Lors de sa dernière campagne pour les présidentielles, Hassan Rouhani avait également reconnu que le temps des patrouilles qui interpellent à tour de bras les gens dans la rue était révolu. Mais c’était la première fois que cet aveu sortait de la bouche des autorités chargées directement de cette répression dans la rue. Cela révèle avant tout une poussée de la résistance face à ces excès, de la part de la population.  "Nous sommes dans une véritable crise en ce qui concerne les valeurs culturelles dans la société", signifie que la population ne supporte plus ces méthodes et qu’elle a commencé à tenir tête aux patrouilles dans la rue. C’est aussi un indice de l’échec de l’idéologie prônée par la République islamique qui est loin de convaincre le commun des Iraniens.

 

La répression pourra-t-elle disparaître ?

Il est clair que la répression ne va pas disparaître dans la République islamique, pour la bonne raison qu’elle est le seul moyen de maintenir le pouvoir dans une société au bord de l’explosion. Le paradoxe de cette logique réside dans le fait que bien que le régime ait un immense besoin dans la répression, ses auteurs directs, comme le chef de la police, reconnaissent ses limites et la montée de la résistance populaire.

Les circonstances se sont en fait radicalement modifiées par rapport à 5 ou 6 ans auparavant, quand la télévision d’État ne cessait de faire la pub pour ces patrouilles des mœurs, n’hésitant pas à diffuser chaque jour des vidéos exhibant l’agressivité de ces forces. Il n’en est rien aujourd’hui. Au contraire, ce sont les médias sociaux qui diffusent régulièrement des scènes où les jeunes osent affronter la police des mœurs dans la rue et même libérer les personnes qui viennent d’être interpellées par ces patrouilles.

 

L’équilibre des forces a changé

Ce statu quo témoigne d’un changement de l’équilibre des forces entre l’appareil de répression et la population.

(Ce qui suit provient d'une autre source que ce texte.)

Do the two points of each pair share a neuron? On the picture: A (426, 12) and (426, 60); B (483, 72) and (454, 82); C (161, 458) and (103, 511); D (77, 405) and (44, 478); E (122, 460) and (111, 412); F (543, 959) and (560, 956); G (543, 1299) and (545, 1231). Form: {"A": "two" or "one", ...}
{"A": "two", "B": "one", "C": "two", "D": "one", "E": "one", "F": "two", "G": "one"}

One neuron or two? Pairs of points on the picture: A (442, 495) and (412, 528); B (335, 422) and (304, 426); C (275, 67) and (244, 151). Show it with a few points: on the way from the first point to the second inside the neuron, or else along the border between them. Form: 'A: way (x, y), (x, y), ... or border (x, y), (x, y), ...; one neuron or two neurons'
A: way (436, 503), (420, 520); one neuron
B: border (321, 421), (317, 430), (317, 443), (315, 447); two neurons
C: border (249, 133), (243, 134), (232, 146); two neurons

Récemment, un haut commandant des patrouilles des mœurs qui commentait le passage au tabac des membres de cette police par la population, a affirmé : "C’était leur propre faute. On leur avait bien averti de ne pas intervenir là où la foule était trop nombreuse !".

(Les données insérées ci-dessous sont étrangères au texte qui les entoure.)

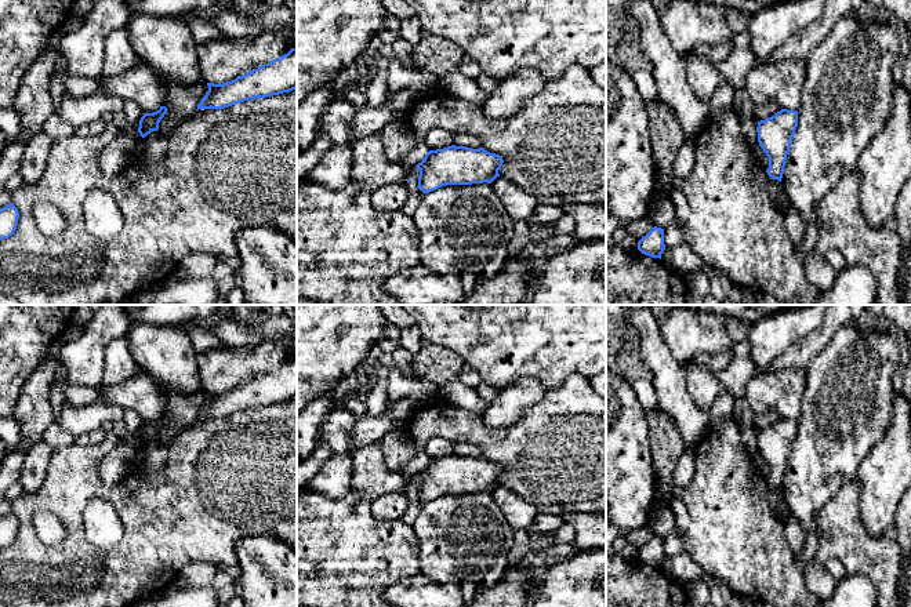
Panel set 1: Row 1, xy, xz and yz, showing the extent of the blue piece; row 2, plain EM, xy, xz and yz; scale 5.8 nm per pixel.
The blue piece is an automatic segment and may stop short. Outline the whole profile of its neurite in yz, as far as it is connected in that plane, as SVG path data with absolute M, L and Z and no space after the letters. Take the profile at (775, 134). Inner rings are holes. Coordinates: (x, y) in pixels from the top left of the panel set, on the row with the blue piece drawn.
M781 109L774 116L758 121L759 146L769 157L767 175L781 182L787 155L798 127L798 112Z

Logiquement ce paradoxe entre un besoin de la répression pour le régime, et des limites qui s’affichent de plus en plus, s’interprète par le fait qu’une explosion de la société est non seulement imminente, mais encore incontrôlable. Ajoutons à cela les protestations quotidiennes qui ne s’interrompent pas depuis le début de 2018 à travers tout le pays, pour en déduire que le ras-le-bol qui se manifeste aujourd’hui dans la rue changera inévitablement de phase dans les évolutions futures pour passer à un soulèvement général du pays pour le renversement de la République islamique.